BIOGRAPHY

Author of numerous non-fiction books since 1997, some written for publishers such as FT.com, Financial Times and Pearson, others commissioned by Xerox Europe, Ecademy UK, the Armenian Genocide Museum of America, in Washington DC, the Izmirlian Foundation and others written pro bono.

Born in February 1955, in Khartoum, Sudan to a successful Armenian businessman and a deputy headmistress, George as a child dreamt of being an actor. Convinced that he would starve as an actor, and ambitious to make his mark, George shifted gears and graduated with a BA in Business Studies from Bradford University in the UK in 1973. Over the next 20 years he worked in marketing in Africa, in England and in New Jersey. In 1991, after six years in the US and following a career menopause, George changed direction and embarked on an MA in Journalism at New York University, graduating in 1993, with a college EMMY award for his documentary, Emerging Airlines : The Kiwi Story.

On returning to London with a young family, George spent the next few years as a financial advisor and wrote his first book for his clients Seven Ages : Personal Financial Planning (1997). Soon after, he met an internet specialist, Thomas Power, with whom he teamed up to write The Battle of the Portals (1999) and Ecosystem : Living the 12 Principles of Networked Business (2001), the latter being translated into Chinese. Next came a commission from Lord James Lawler, CFO of Xerox Europe, to write Xerox Firestorm : A Fire Brand of the Future (2002).

In search of something different, George took a detour to focus on a political issue close to his heart: the Armenian Question. He next wrote a pioneering book, The Truth Will Set Us Free : Armenians and Turks Reconciled (2003), which was initially met with controversy and contention within the Armenian communities, especially in the United States. This controversy was mirrored in Turkey, when the book‘s Turkish publisher, Ragip Zarakolu, published the Turkish edition in the 2005, for which he continues to be prosecuted in the Turkish courts, long after Orhan Pamuk was acquitted for political reasons.
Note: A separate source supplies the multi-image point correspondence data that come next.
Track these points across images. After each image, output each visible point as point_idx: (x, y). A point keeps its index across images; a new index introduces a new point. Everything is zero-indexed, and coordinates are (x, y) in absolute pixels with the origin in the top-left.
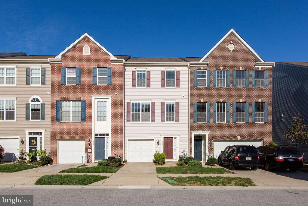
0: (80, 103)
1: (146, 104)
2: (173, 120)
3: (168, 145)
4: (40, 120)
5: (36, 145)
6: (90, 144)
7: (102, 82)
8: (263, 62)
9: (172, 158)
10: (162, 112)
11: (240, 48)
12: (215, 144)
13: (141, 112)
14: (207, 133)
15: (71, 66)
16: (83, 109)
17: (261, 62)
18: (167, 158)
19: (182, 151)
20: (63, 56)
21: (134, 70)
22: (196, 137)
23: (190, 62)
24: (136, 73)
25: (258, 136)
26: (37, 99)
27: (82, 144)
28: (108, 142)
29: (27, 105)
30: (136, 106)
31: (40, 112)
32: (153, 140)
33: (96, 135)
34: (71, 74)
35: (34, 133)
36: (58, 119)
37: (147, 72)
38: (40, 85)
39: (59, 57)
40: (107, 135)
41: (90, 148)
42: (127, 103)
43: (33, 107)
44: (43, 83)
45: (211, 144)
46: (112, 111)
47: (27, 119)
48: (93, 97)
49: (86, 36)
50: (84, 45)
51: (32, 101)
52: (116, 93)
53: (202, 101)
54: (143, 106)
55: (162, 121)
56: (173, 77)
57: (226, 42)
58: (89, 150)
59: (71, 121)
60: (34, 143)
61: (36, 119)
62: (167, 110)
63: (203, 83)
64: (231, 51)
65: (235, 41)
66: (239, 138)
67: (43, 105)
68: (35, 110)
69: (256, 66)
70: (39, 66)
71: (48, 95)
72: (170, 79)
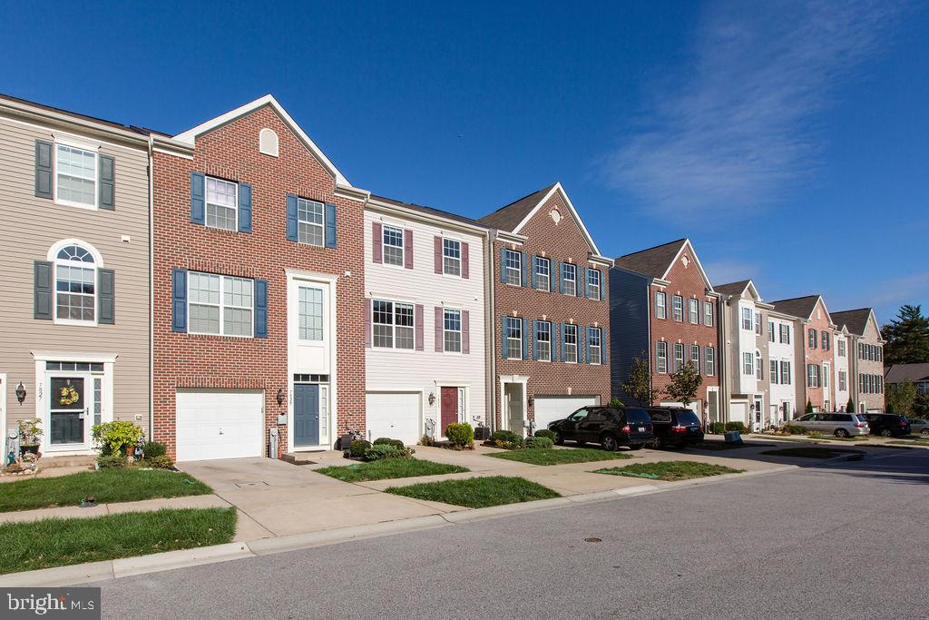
0: (250, 285)
1: (404, 307)
4: (94, 323)
5: (80, 404)
6: (280, 403)
7: (311, 239)
10: (437, 328)
12: (537, 402)
13: (394, 325)
14: (523, 380)
15: (222, 175)
16: (261, 303)
17: (596, 254)
19: (476, 418)
20: (196, 138)
21: (379, 221)
24: (383, 229)
25: (595, 389)
26: (81, 251)
27: (254, 403)
28: (329, 398)
29: (42, 269)
30: (383, 312)
31: (95, 295)
32: (422, 392)
33: (297, 377)
34: (219, 196)
35: (68, 365)
36: (179, 326)
37: (406, 232)
38: (95, 207)
39: (187, 138)
40: (324, 378)
41: (283, 414)
43: (70, 278)
44: (108, 202)
45: (530, 403)
46: (339, 317)
47: (42, 313)
48: (290, 274)
49: (269, 104)
50: (262, 125)
51: (62, 255)
52: (348, 273)
53: (515, 315)
54: (398, 310)
55: (438, 349)
57: (549, 205)
58: (281, 419)
59: (222, 334)
60: (69, 396)
61: (77, 316)
62: (447, 327)
63: (515, 277)
64: (557, 225)
66: (569, 390)
67: (107, 276)
68: (76, 288)
69: (589, 261)
70: (91, 145)
71: (126, 245)
72: (450, 259)
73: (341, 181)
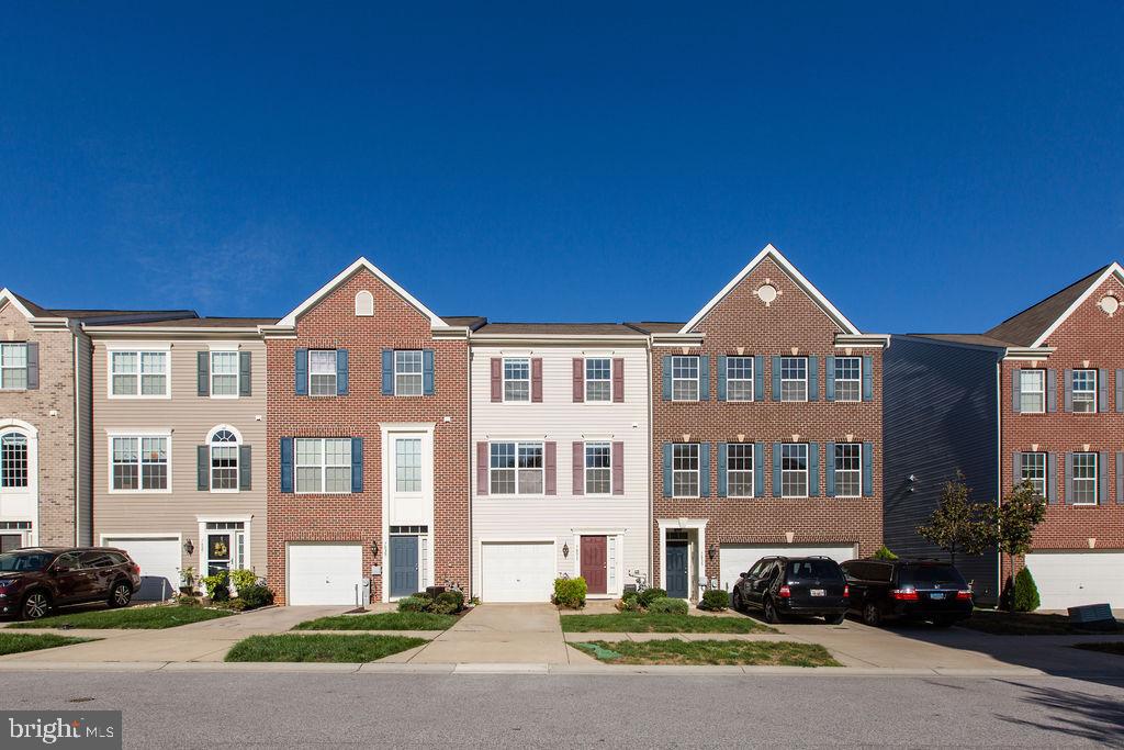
0: (348, 444)
1: (530, 447)
2: (607, 490)
3: (593, 554)
4: (237, 491)
5: (226, 556)
6: (375, 554)
7: (409, 390)
8: (856, 333)
9: (604, 591)
10: (577, 467)
11: (793, 297)
12: (724, 553)
13: (517, 468)
14: (700, 525)
15: (322, 346)
16: (357, 459)
17: (851, 333)
18: (591, 591)
19: (632, 573)
20: (298, 319)
21: (498, 355)
22: (671, 534)
23: (653, 335)
24: (503, 363)
25: (844, 534)
26: (228, 434)
27: (356, 552)
28: (427, 548)
29: (202, 451)
30: (503, 454)
31: (237, 468)
32: (552, 543)
33: (394, 529)
34: (322, 366)
35: (222, 525)
36: (287, 487)
37: (534, 361)
38: (237, 397)
39: (288, 322)
40: (424, 529)
41: (376, 565)
42: (479, 444)
43: (219, 456)
44: (246, 391)
45: (712, 555)
46: (437, 467)
47: (202, 486)
48: (384, 428)
49: (363, 267)
50: (359, 288)
51: (215, 439)
52: (447, 419)
53: (687, 440)
54: (522, 451)
55: (577, 491)
56: (607, 375)
57: (754, 280)
58: (375, 570)
59: (323, 492)
60: (220, 550)
61: (225, 486)
62: (589, 464)
63: (690, 389)
64: (768, 305)
65: (779, 278)
66: (790, 537)
67: (246, 451)
68: (225, 463)
69: (837, 346)
70: (232, 346)
71: (259, 423)
72: (597, 381)
73: (437, 323)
Following the deaths of his father and younger brother, George set out to write about Arabkir, his ancestral hometown. He wrote the abridged version in English of Antranik Poladian‘s History of the Armenians of Arabkir (1969) for the Armenian Genocide Museum of America, which is entitled  Arabkir : Homage to an Armenian Community (2005). His most recent book is  Sarkis Izmirlian: A Biography (2008), which was commissioned by the Izmirlian family.

George lives in London with his wife and two daughters.